# [Kutipan Pilihan]
Oleh:Nur Sahid
"Ya Alloh ya tuhan
kami, sesungguhnya aku berlindung kepadamu dari keluh kesah dan duka cita, aku
berlindung kepadamu dari lemah kemauan dan malas, aku berlindung kepadamu dari
sifat pengecut dan kikir, aku berlindung kepadamu dari tekanan hutang dan kezaliman
manusia (Muhammad
SAW).
"Bila kaum muda yang
telah belajar di sekolah menganggap dirinya terlalu tinggi dan pintar untuk
melebur dengan masyarakat yang bekerja dengan cangkul dan hanya memiliki
cita-cita yang sederhana, maka lebih baik pendidikan itu tidak diberikan sama
sekali
". (Tan Malaka)
Kata-kata diatas mungkin
sudah pernah kalian baca meski sebenarnya aku tak tahu mengapa menulis
kata-kata itu di awal tulisan ini. Tapi setidaknya yang membaca tulisan ini
telah berdo’a. dan mungkin sedikit banyak mendapat gambaran bahwa pendidikan
tidak seharusnya memisahkan seorang peserta didik dari realitas masyarakat dan
lingkungannya.

# [Petunjuk Tugas]
Tolong salin lagi bagian tulisan tentang pendidikan ini, mulai dari kata-kata "Kata-kata diatas mungkin" dan berhenti setelah "lingkungannya.". Ganti "realitas masyarakat" dengan "kenyataan masyarakat".

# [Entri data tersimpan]
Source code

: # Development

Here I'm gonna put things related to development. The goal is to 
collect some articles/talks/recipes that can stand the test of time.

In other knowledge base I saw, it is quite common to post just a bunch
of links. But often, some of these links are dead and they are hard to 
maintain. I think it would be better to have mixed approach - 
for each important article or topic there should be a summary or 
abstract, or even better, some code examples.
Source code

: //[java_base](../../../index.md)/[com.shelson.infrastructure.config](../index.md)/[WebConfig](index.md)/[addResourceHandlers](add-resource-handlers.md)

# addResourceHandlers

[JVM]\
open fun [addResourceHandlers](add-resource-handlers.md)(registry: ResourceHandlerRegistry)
* * *
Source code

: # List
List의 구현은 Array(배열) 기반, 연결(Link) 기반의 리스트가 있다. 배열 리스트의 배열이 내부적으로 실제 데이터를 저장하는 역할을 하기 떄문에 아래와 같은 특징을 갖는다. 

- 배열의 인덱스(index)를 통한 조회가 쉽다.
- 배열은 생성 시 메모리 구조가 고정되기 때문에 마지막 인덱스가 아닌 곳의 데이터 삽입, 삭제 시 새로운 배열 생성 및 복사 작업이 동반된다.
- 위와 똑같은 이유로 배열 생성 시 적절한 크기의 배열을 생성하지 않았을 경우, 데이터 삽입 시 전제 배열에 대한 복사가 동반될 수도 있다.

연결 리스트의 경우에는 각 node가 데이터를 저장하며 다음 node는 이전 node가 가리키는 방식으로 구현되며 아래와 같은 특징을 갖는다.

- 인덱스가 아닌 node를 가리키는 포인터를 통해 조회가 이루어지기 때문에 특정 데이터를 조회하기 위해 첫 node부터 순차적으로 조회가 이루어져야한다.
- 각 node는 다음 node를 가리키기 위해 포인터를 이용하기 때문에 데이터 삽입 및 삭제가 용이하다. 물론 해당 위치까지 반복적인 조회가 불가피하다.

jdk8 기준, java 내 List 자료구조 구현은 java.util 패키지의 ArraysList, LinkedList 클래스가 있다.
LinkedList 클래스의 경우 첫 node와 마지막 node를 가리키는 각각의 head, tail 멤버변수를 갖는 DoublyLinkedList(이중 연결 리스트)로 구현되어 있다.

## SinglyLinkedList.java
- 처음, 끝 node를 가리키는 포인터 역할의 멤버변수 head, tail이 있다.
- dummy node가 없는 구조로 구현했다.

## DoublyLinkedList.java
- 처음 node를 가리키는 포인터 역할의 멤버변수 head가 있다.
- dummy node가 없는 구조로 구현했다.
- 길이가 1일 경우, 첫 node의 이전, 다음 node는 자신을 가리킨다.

# [Hasil Tugas]
Kata-kata diatas mungkin
sudah pernah kalian baca meski sebenarnya aku tak tahu mengapa menulis
kata-kata itu di awal tulisan ini. Tapi setidaknya yang membaca tulisan ini
telah berdo’a. dan mungkin sedikit banyak mendapat gambaran bahwa pendidikan
tidak seharusnya memisahkan seorang peserta didik dari kenyataan masyarakat dan
lingkungannya.